Act 1, Scene 1. Oxford, England

While visiting Ermyntrude Edwards (the Aunt of Evangeline Edwards) for afternoon tea, Edith Sanford and the Reverend Malcolm Pither argue about the ability of an English lady to travel the Continent alone, unmolested. The tea ends with Pither promising to find a young, attractive, and virginal Englishwoman, who has made such a trip, to parade in front of Edith.

Act 1, Scene 2. Lausanne, Switzerland

Evangeline joins her friends (Joyce Arbuthnot-Palmer, Bertha, Henrietta, and Madeleine) in her dormitory, to pack up for her trip home after having completed her time at the Pensionnat Bellevue, a finishing school in Lausanne, Switzerland. They speak of love and sex, while enjoying Bertha's "special" cocoa. Evangeline finds herself determined to explore the world of sex. As they finish their cocoa and feverishly finish packing, Miss Pratt, their beloved Chemistry teacher, entreats them to "combine scientific and earthly pursuits" ("Experiment").

Act 1, Scene 3. Lausanne, Switzerland

Evangeline meets André de Croissant, a French theatrical producer, in a railway carriage as she travels back to Oxford. André begins to seduce Evangeline, offering to take her to France and to make her a star in his next Folies. Evangeline is wary of leaving her planned trip home ("It's Bad For Me"), but is becoming swayed. André suggests a trip to Neauville-Sur-Mer, to "teach" her things.

Madame Arthur, a fashion designer, and her son Hercule enter the carriage. They quickly provide Evangeline and Croissant with an impromptu fashion show. Evangeline is shocked at the extravagance and price of a single dress. However, when André purchases five dresses for her, she remembers to "experiment" and accepts the dresses. She has been seduced.

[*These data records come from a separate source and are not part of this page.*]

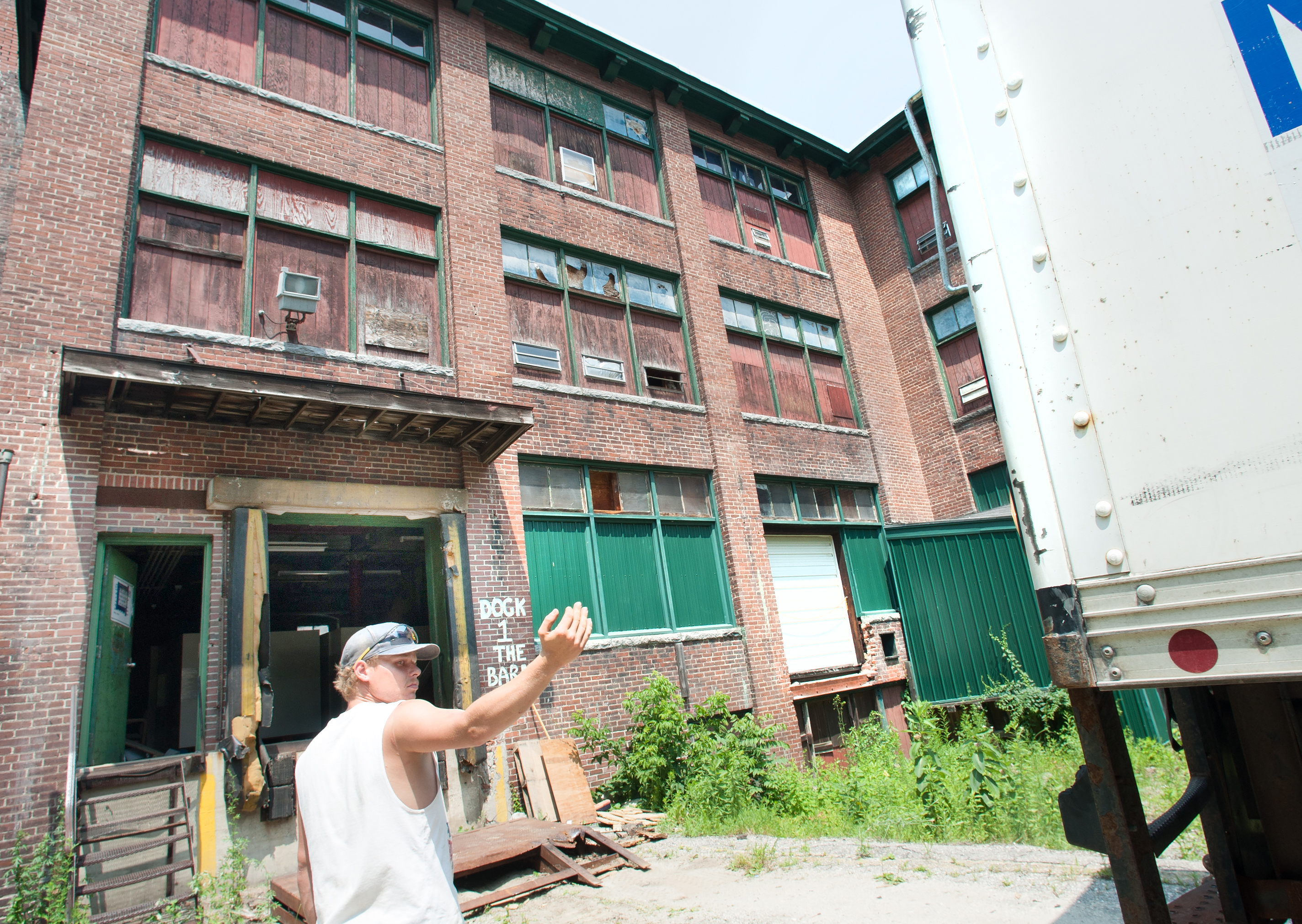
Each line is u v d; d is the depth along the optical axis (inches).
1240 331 81.9
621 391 481.4
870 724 468.8
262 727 278.4
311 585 545.6
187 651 335.9
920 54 114.6
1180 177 88.2
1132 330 89.1
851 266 677.9
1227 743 118.5
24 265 287.7
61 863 226.1
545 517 411.8
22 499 262.2
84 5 335.6
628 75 569.6
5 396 269.9
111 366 253.4
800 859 238.1
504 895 225.5
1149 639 82.7
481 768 324.5
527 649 365.1
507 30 515.2
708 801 324.8
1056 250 96.7
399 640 90.4
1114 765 87.9
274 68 397.4
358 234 394.0
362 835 74.7
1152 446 85.7
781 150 670.5
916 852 228.8
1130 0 94.7
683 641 433.7
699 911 197.9
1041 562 91.8
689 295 532.1
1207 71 88.0
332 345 369.4
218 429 309.7
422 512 353.4
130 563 305.6
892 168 695.1
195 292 337.4
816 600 530.3
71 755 246.4
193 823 257.8
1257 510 77.9
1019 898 172.6
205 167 355.9
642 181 558.9
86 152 315.0
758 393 566.9
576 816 321.1
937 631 523.5
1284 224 80.6
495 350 410.9
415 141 427.2
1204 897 131.5
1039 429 94.5
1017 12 104.6
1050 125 99.6
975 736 372.5
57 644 255.3
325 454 332.5
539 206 478.9
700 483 494.0
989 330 100.8
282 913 227.6
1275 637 74.7
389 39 450.0
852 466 589.0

Act 1, Scene 4. Neuville, France

The scene opens with the beach crowd singing the virtues and pitfalls of an afternoon at the beach ("Neauville-Sur-Mer"). Madame Arthur and Hercule are chatting when Alexei, a Russian violinist joins them. Alexei tries to explain to Madame Arthur the "Russian soul". Count Mantalini joins the trio, and wonders what Alexei is currently depressed about.

After some prodding, Alexei admits that he is in love with an English girl, a friend of de Croissant, Evangeline. Madame Arthur promises to introduce Alexei to Evangeline. Clarissa Parks, a cocotte, sees the Count and Alexei and tries to join the group. She is rebuffed by Madame Arthur, much to the chagrin of Count Mantalini. As she looks back at the others, she sings ("Cocotte").

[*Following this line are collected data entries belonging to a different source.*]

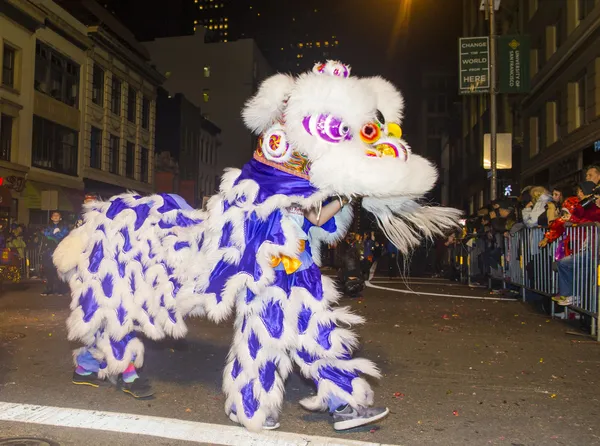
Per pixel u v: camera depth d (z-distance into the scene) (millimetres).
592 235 6875
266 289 3293
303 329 3336
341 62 3686
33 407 3836
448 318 8258
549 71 21672
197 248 3719
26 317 7945
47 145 26078
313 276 3449
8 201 22047
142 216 4012
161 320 3836
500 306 9781
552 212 8906
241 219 3361
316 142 3277
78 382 4402
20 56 23766
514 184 27797
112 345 4016
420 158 3568
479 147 36906
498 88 18859
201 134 48844
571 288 7734
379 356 5645
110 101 31484
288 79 3633
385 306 9727
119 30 33125
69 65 27953
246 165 3621
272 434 3359
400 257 17703
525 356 5676
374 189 3244
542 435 3453
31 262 17234
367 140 3420
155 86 37875
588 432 3510
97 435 3322
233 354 3463
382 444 3242
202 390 4332
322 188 3291
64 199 25797
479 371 5051
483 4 18156
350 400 3365
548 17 22359
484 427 3582
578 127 18719
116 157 32688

Evangeline and André enter to find Evangeline's school friend, Madeleine, and Evangeline discovers that Madeleine has previously been a kept women, sent to Lausanne because her lover wanted a mistress with social polish. Evangeline tells her tale of meeting André, and that he treats her like a daughter, not a lover. As they catch up, Madame Arthur interjects herself to introduce Alexei and Mantalini.

André receives a call announcing that he has received the financial backing needed to mount his next production. However, Evangeline decides she does not want to be a star. Andre promptly disengages with her and takes Madeleine to Paris to be his star.

Mantalini takes advantage of the situation to suggest a trip with Evangeline to Venice. She reluctantly agrees, and Mantalini is off to make preparations. Once gone, Alexei comes back and expresses his love for Evangeline and begs her to go with him to Paris. When Alexei tells her to "jump in... experiment", she runs away with him ("How Could We Be Wrong").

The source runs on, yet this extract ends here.